Start of INPUT DATA

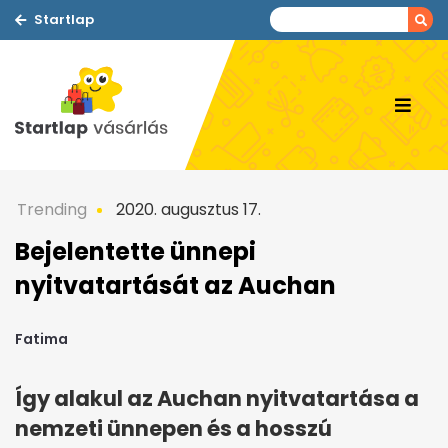
Startlap
Trending
2020. augusztus 17.
Bejelentette ünnepi
nyitvatartását az Auchan
Fatima
Így alakul az Auchan nyitvatartása a
nemzeti ünnepen és a hosszú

End of INPUT DATA

§ **DIRECTIONS**
Go through the listing above and list every line that has the word "Auchan".

§ **ANSWER SECTION**
nyitvatartását az Auchan
Így alakul az Auchan nyitvatartása a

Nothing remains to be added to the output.